#### INSTRUCTIONS FOR THE TASK:
An exact transcription is needed of the lines below from the one with "TABLE 3 Results" through the one with "FIG. 5. Schematic of one axis of the", with no other lines and no pictures.

#### MATERIAL PROVIDED:

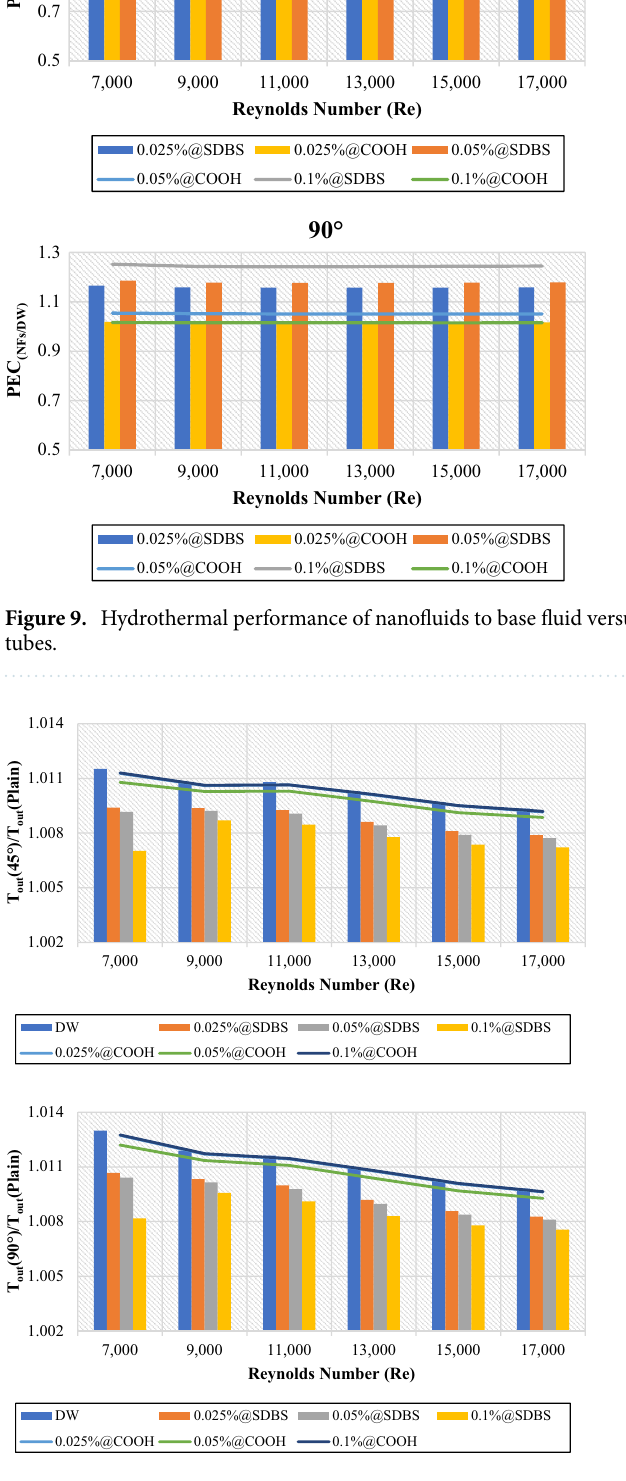
Figure 10. Outlet temperature of (45° and 90° helix angles) relative to plain pipe versus Reynolds numbers for different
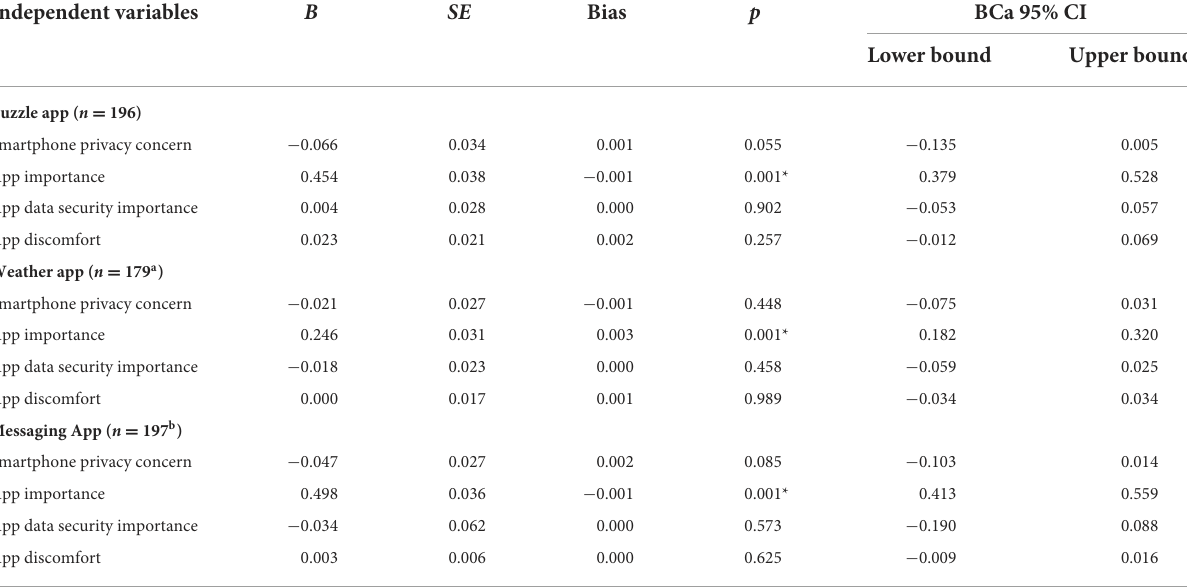
TABLE 3 Results of bootstrapped multiple regression analyses with intention of installing the app as dependent variable, study 2. Independent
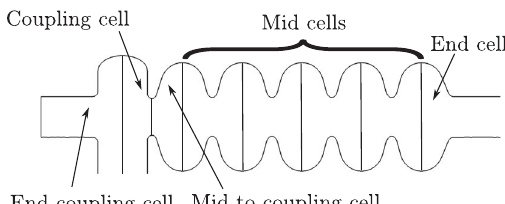
FIG. 5. Schematic of one axis of the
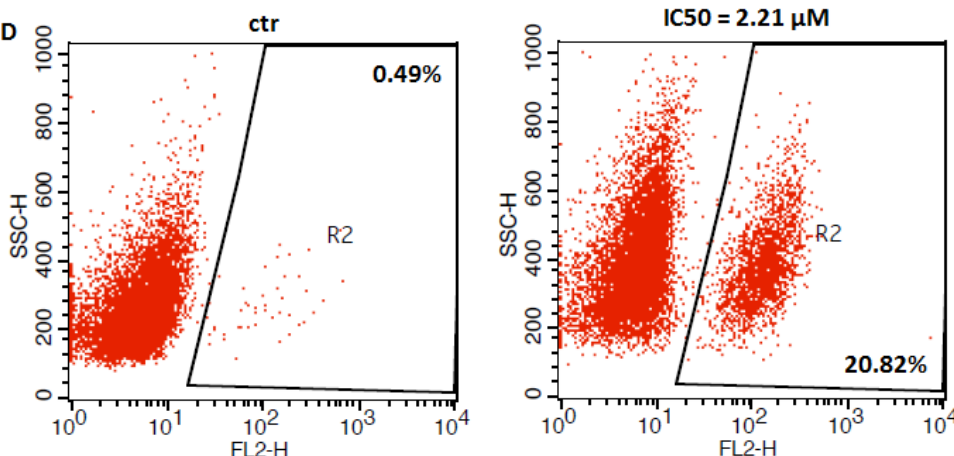
Figure 5. Representative flow cytometry dot plot graphs of A375 ( A ), FM55P ( B ), FM55M2 ( C ), and SK-MEL28 ( D ) melanoma cell lines after the treatment with a medium (ctr) and betulinic acid (BA) at their IC 50 concentrations for 72 h. Region R2 included apoptotic cells with active caspase-3. Table 1. The anti-proliferative effects of betulinic acid (BA), paclitaxel, and docetaxel administered alone in human malignant melanoma cell lines measured in vitro by the MTT assay. Data are me- dian inhibitory concentrations (IC values ± SEM). 2.4. Isobolographic Analysis of Interaction between BA and Taxanes in Melanoma Cell Lines Next, the median inhibitory concentrations (IC 50 values) were calculated from equa- tions of log-probit concentration – response relationship curves (CRRCs) for BA and Paclitaxel (Figure 6A – D) and for BA and Docetaxel (Figure 7A – D). They are summarized in Table 1. We observed that BA, Paclitaxel, and Docetaxel showed an antiproliferative effect on the melanoma cells, with IC 50 values ranging from 2.21 ± 0.42 to 15.94 ± 3.95 µM, from 4.63 ± 0.62 to 96.20 ± 14.61 µM, and from 1.27 ± 0.55 to 15.83 ± 9.05 µM, respectively. The test for parallelism between BA and Paclitaxel revealed that the lines of both compounds were non-parallel to each other in the A375, SK-MEL28, and FM55M2 cell lines and parallel to one another in the FM55P (Figure 6). In turn, the test for parallelism between BA and Docetaxel revealed that the lines of both compounds were parallel to each other only in the A375 cell line (Figure 7).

#### RESPONSE FOR THIS EXERCISE:
TABLE 3 Results of bootstrapped multiple regression analyses with intention of installing the app as dependent variable, study 2. Independent
FIG. 5. Schematic of one axis of the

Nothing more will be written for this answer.